# FRAGMENT DOKUMENTU
☆ ☆ ☆ ☆ ☆

To wydarzenie ma już swoją dziewięcioletnią historię. W tym roku na jej kartach zapisał się również świdniczanin. Mateusz Kulczyński, znany Czytelnikom Głosu z występów w programach telewizyjnych i rockowej kapeli The Backstage, wziął udział w Ogólnopolskim Konkursie Wokalnym im. Zdzisława Skwary w Mławie i zajął trzecie miejsce w kategorii uczniów średnich szkół muzycznych.
Wydarzenie organizowane jest przez Państwową Szkołę Muzyczną I i II st. im Andrzeja Krzanowskiego. Do 9. edycji rywalizacji, która ze względu na pandemię przybrała formę online, zgłosiło się 21 uczniów szkół muzycznych. W pierwszym etapie ich zadaniem było zaśpiewanie dowolnej arii operowej, operetkowej lub oratoryjnej oraz pieśni kompozytora polskiego. Mateusz wybrał utwór pt. „Ein Mädchen oder Weibchen” (jedna z arii Papagena z opery „Czarodziejski Flet” Wolfganga Amadeusza Mozarta) i pieśń Stanisława Moniuszki pt. „Dziad i baba”. Uczestników oceniało jury w składzie: prof. dr hab. Tadeusz Pszonka (Akademia Muzyczna we Wrocławiu), dr hab. Barbara Mądra-Bednarek (Akademia Muzyczna w Poznaniu), prof. dr hab. Piotr Sułkowski (Warmińsko – Mazurskiej Filharmonii w Olsztynie), mgr Michał Gogolewski i mgr Wilhelm Taraszkiewicz (Państwowa Szkoła Muzyczna I i II st. w Mławie). Do drugiego etapu zakwalifikowało 7 uczniów. Tym razem musieli wykonać wybraną przez siebie arię operową i utwór dowolny.

☆ ☆ ☆ ☆ ☆

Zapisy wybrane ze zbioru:

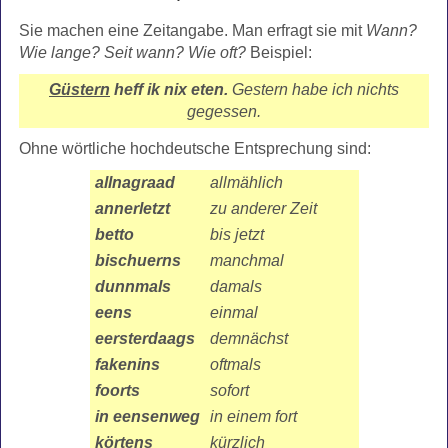
Sie machen eine Zeitangabe. Man erfragt sie mit
Wann?
Wie lange? Seit wann? Wie oft?
Beispiel:
Güstern
heff ik nix eten.
Gestern habe ich nichts
gegessen.
Ohne wörtliche hochdeutsche Entsprechung sind:
allnagraad
allmählich
annerletzt
zu anderer Zeit
betto
bis jetzt
bischuerns
manchmal
dunnmals
damals
eens
einmal
eersterdaags
demnächst
fakenins
oftmals
foorts
sofort
in eensenweg
in einem fort
körtens
kürzlich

☆ ☆ ☆ ☆ ☆

# POLECENIA
A - Przetłumacz, proszę, na język angielski to zdanie z artykułu o konkursie wokalnym: „Do 9. edycji rywalizacji, która ze względu na pandemię przybrała formę online, zgłosiło się 21 uczniów szkół muzycznych”.
B - Rozwiń artykuł o konkursie wokalnym, pisząc jego dalszy ciąg od miejsca, w którym się kończy.

# ODPOWIEDZI
A - Twenty-one music school students entered the 9th edition of the competition, which was held online because of the pandemic.

B -
– Zaśpiewałem arię Figara z opery „Le nozze di Figaro” Mozarta oraz „Come away, Heath” Rogera Quiltera. To utwory, które miałem najlepiej dopracowane, ale też dobrze mi się je wykonuje. Filmiki nagrywaliśmy w sali koncertowej Szkoły Muzycznej I i II stopnia im. Tadeusza Szeligowskiego w Lublinie, czyli tam, gdzie uczę się śpiewu w klasie pani prof. Doroty Szostak-Gąski. Przy fortepianie towarzyszyła mi nauczycielka, pani Manuela Wielicka – opowiada Mateusz Kulczyński, który śpiewa barytonem.
Jak podkreśla młody wokalista, samo nagranie nie było rzeczą skomplikowaną. Trudność polegała na czymś zupełnie innym.
– Emocje, jakie towarzyszyły mi przez kilka dni oczekiwania na wyniki, są o wiele cięższe do zniesienia, niż te przy występach na żywo. Te drugie pobudzają, dodają powera i motywują do działania. Zdecydowanie dają też większą frajdę – wyjaśnia świdniczanin. Dodaje: – Absolutnie nie spodziewałem się nagrody. To był mój pierwszy konkurs wokalny, na którym wystąpiłem ze śpiewem klasycznym. Samo przejście do drugiego etapu dało mi mnóstwo radości, bo zostałem zauważony. Zajęcie III miejsca tylko spotęgowało moje pozytywne emocje.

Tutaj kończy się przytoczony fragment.